EXTRACT PROVIDED:
= Beginning of Section =
The Heritage Park Plaza, also known as Heritage Plaza or Heritage Park Overlook or Upper Heritage Park, in Fort Worth, Texas is a Modernist style park that was designed by Lawrence Halprin. The listed area is a 1/2 acre portion of the 112 acre Heritage Park. It is located at the northern edge of downtown Fort Worth and northwest of the Tarrant County Courthouse. The park lies at the original location where in the Spring of 1849, Major Ripley Arnold of the United States Army established a military post that became Fort Worth. The park opened on April 18, 1980.

According to the National Park Service:

Heritage Park Plaza is a public park in downtown Fort Worth, Texas designed by the internationally acclaimed architect Lawrence Halprin (1916-2009). The plaza design incorporates a set of interconnecting rooms constructed of concrete and activated throughout by flowing water walls, channels, and pools. Halprin later used this technique for the Franklin Delano Roosevelt Memorial in Washington, DC. This park represents one of Halprin's most significant projects and embodies his mature theories and philosophy of landscape design.
= End of Section =
DATA SEGMENT:
= Beginning of Section =
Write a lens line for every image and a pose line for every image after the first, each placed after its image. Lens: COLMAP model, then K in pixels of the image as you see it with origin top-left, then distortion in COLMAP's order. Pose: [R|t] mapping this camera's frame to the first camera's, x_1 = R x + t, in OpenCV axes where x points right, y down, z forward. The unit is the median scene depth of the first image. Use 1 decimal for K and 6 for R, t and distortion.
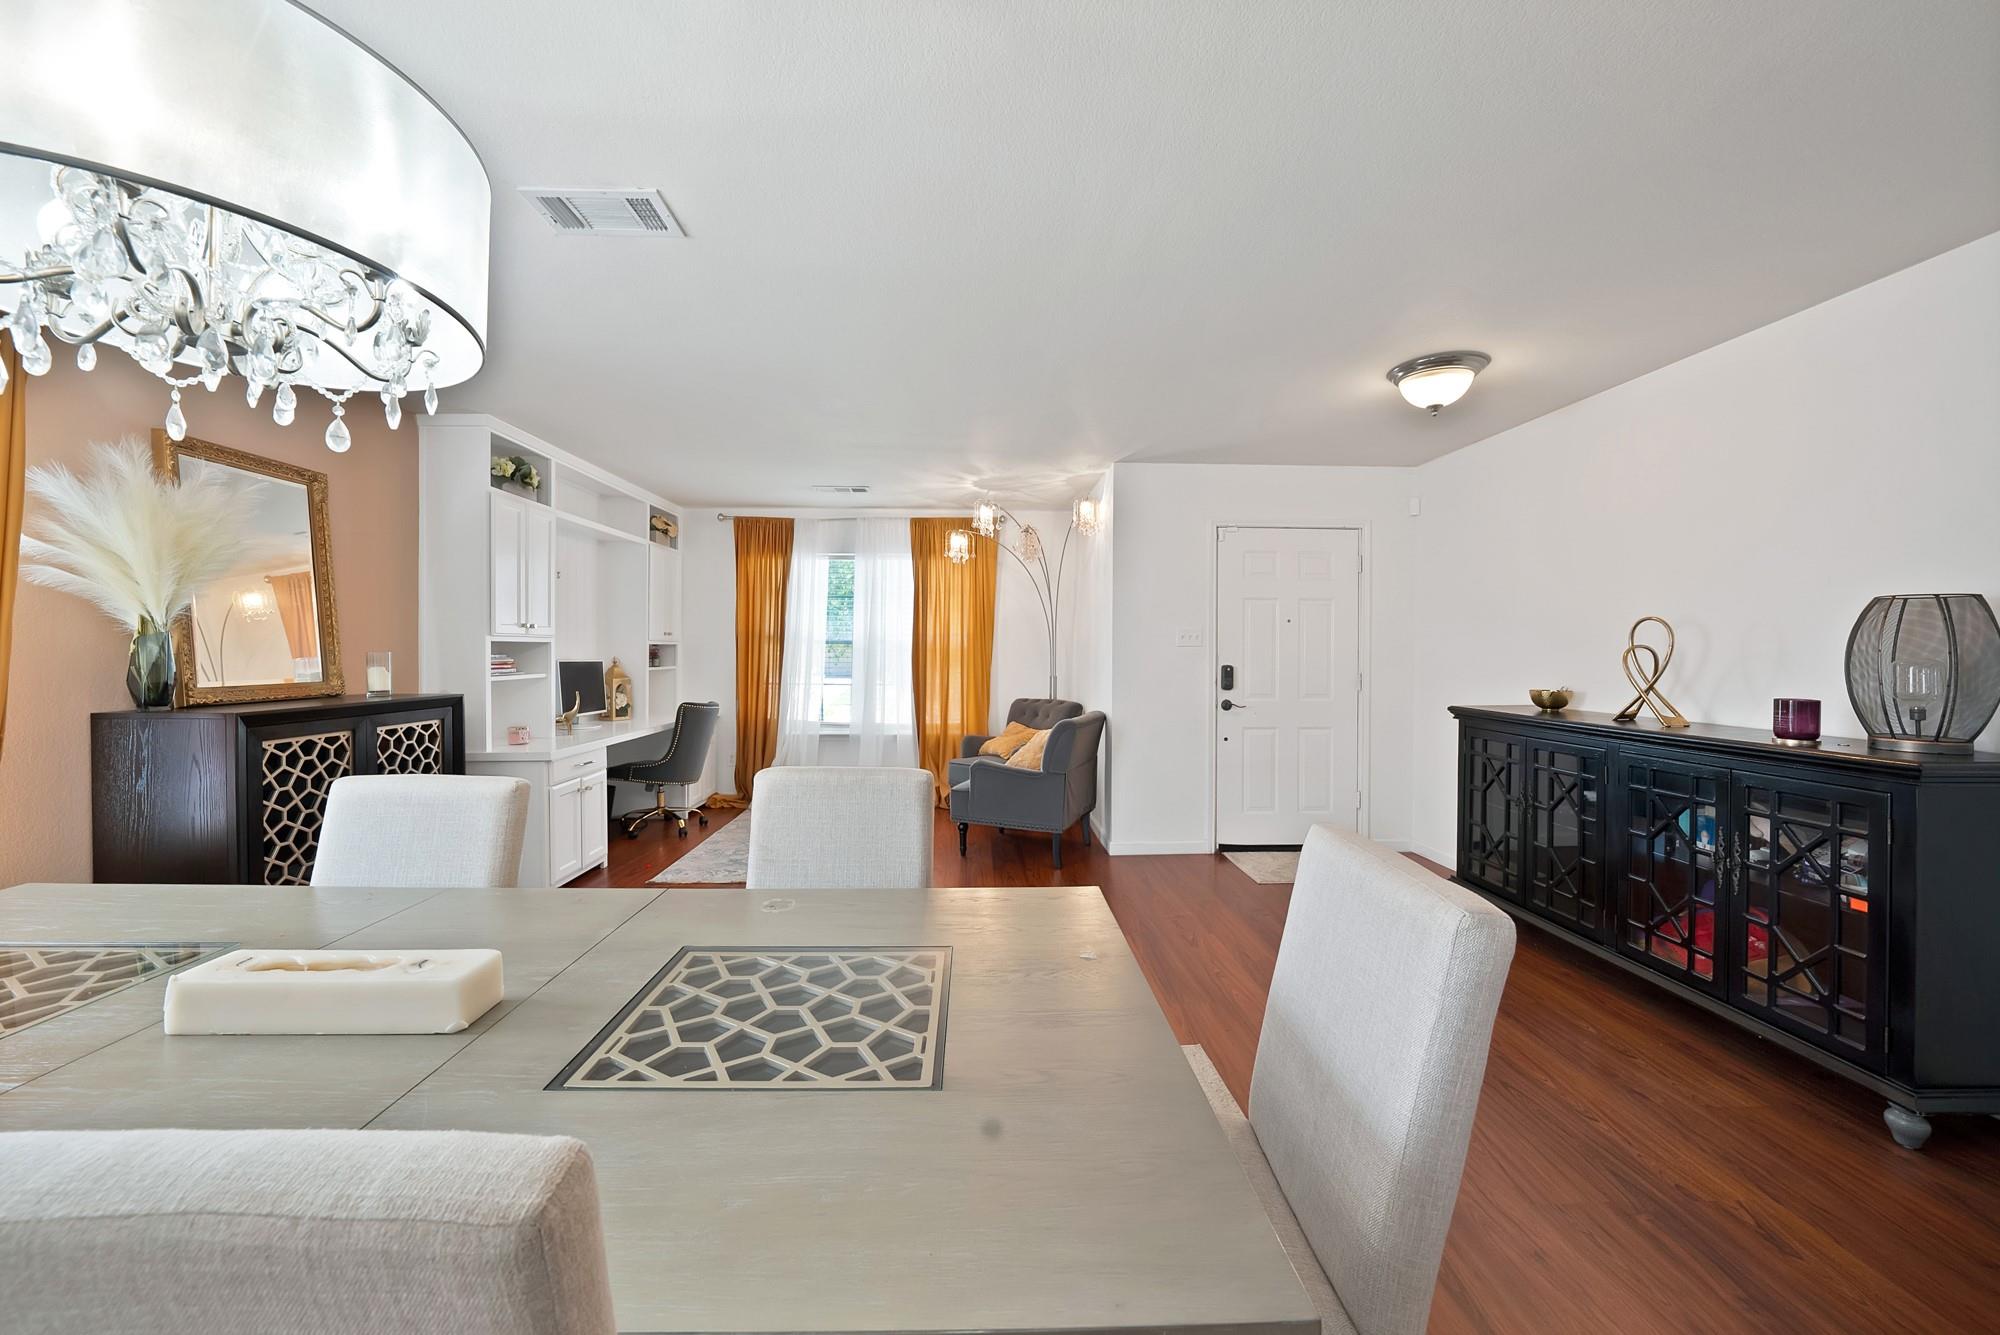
= End of Section =
EXERCISES TO COMPLETE:
(a) Answer these from the Heritage Park Plaza text, marking each answer like its question:
(i) Who established the military post that became Fort Worth, and in what season and year?
(ii) On what date did the park open?
(iii) For which memorial did Halprin later use the same design technique?
(b) In the Heritage Park Plaza text, reproduce the passage starting at "According to the" and ending at "of landscape design.", swapping "concrete" for "granite".
(c) Decide whether each statement agrees with the Heritage Park Plaza text. Answer yes or no, and quote the words that decide it.
(i) The listed area covers all 112 acres of Heritage Park.
(ii) The park lies northwest of the Tarrant County Courthouse.
(iii) Lawrence Halprin was born in 1916.
The data plays no part in this work.

ANSWERS FOR THIS EXERCISE:
(a)
(i) Major Ripley Arnold of the United States Army, in the Spring of 1849.
(ii) April 18, 1980.
(iii) The Franklin Delano Roosevelt Memorial in Washington, DC.

(b)
According to the National Park Service:

Heritage Park Plaza is a public park in downtown Fort Worth, Texas designed by the internationally acclaimed architect Lawrence Halprin (1916-2009). The plaza design incorporates a set of interconnecting rooms constructed of granite and activated throughout by flowing water walls, channels, and pools. Halprin later used this technique for the Franklin Delano Roosevelt Memorial in Washington, DC. This park represents one of Halprin's most significant projects and embodies his mature theories and philosophy of landscape design.

(c)
(i) No: "The listed area is a 1/2 acre portion of the 112 acre Heritage Park."
(ii) Yes: "northwest of the Tarrant County Courthouse"
(iii) Yes: "Lawrence Halprin (1916-2009)"